Cette méconnaissance dans son propre pays s'est brutalement évanouie en 1994, quand fut ajournée sine die une commande publique de la ville de Reims, celle d'un mémorial de la reddition des armées du IIIe Reich. L'oeuvre avait déplu à la veuve du général Jodl, l'un des signataires, qui s'en était inquiétée auprès de l'Elysée (Le Monde du 15 février 1994) : les édiles affrayés avaient renoncé au monument. Lapie leur fit un procès, qu'il gagna, et fut invité à exposer à Berlin, par des Allemands moins pusillanimes.

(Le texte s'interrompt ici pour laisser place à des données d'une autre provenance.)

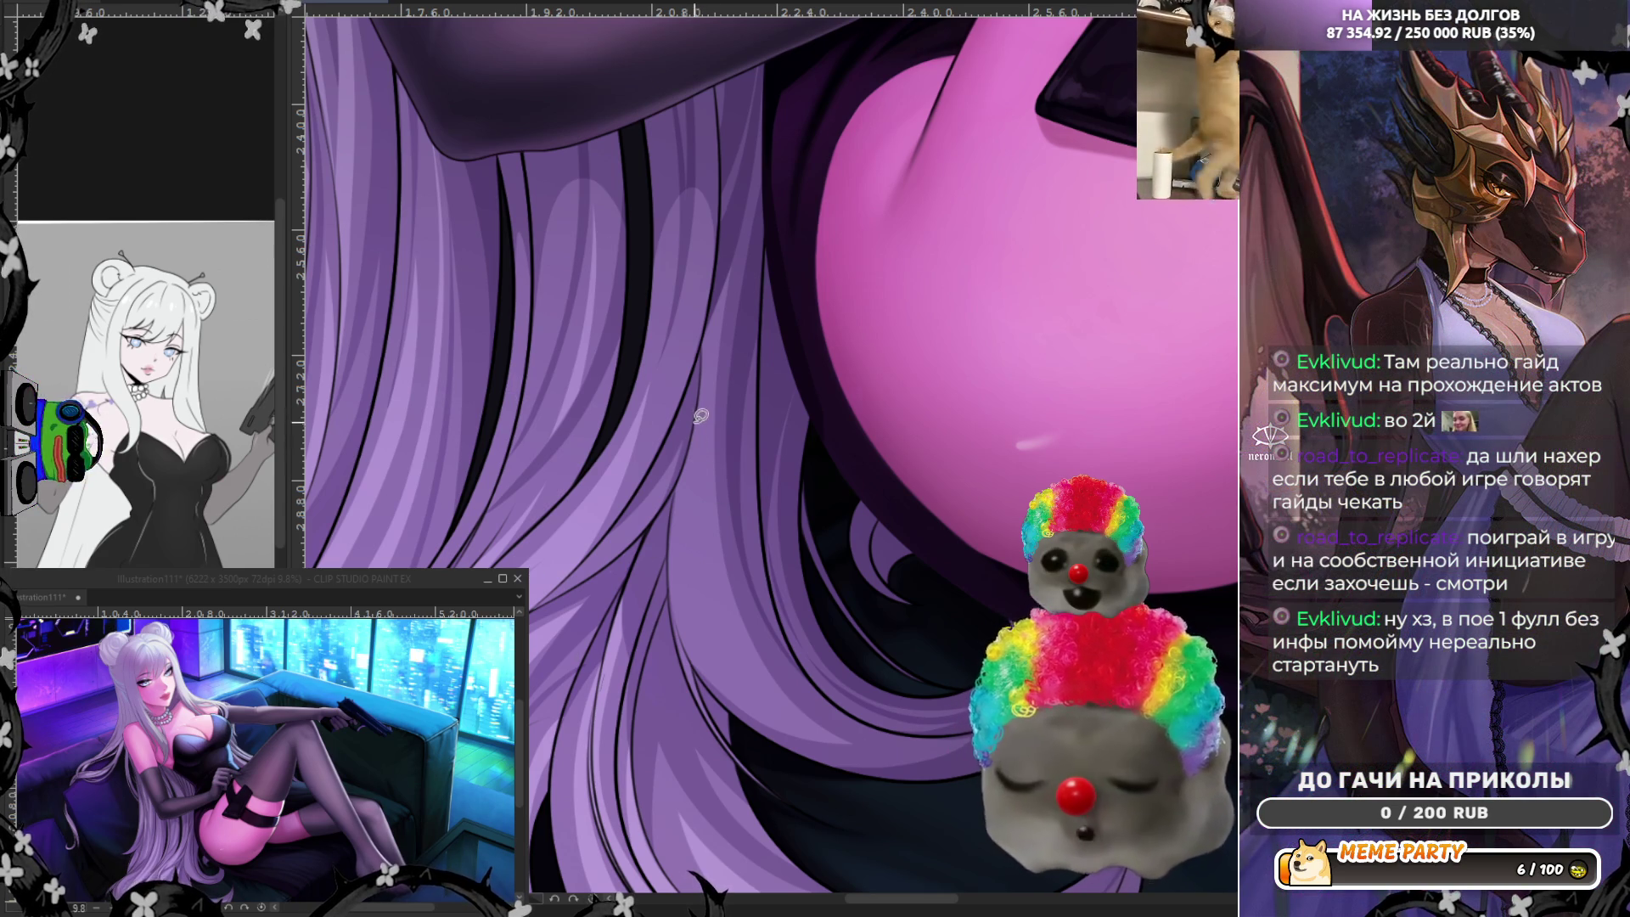
left_click_drag(705, 370, 780, 684)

Caractéristique de son travail, l'oeuvre était une réplique en ciment de la table sur laquelle fut signé l'acte de reddition. En émergeaient des fers à béton, comme autant de personnages d'un "Kriegspiel", évoluant sur un moulage en creux de jouets guerriers, le tout, ou presque, peint en rose. Lapie entendait "appeler à une certaine vigilance quant aux causes des conflits présents et à venir".

La polémique ne l'a pas rendu très populaire après des notables rémois. On appréciera d'autant plus la petite rétrospective que lui consacre le FRAC Champagne-Ardenne. Elle permet de mesurer le chemin parcouru, depuis ses interventions au Brésil, où, refusant de participer au pillage de la forêt amazonienne, il vint avec une jungle en papier peint frabriquée en France, jusqu'à la monumentale installation Travail-Volupté, série de stèles humanoïdes, taillées dans un bois brulé, qui sont alignées dans le parc de Schlossberg, à Forbach. Elle s'inscrit dans une lignée partant des ménhirs de Carnac, en passant par les Bourgeois de Calais, et par certaines grandes figures de Dodeigne.

Un travail fait de jeu et de gravité, sans exclure une certaine ferveur, de celle qui peut saisir les artistes lorsqu'ils se mêlent des citoyens."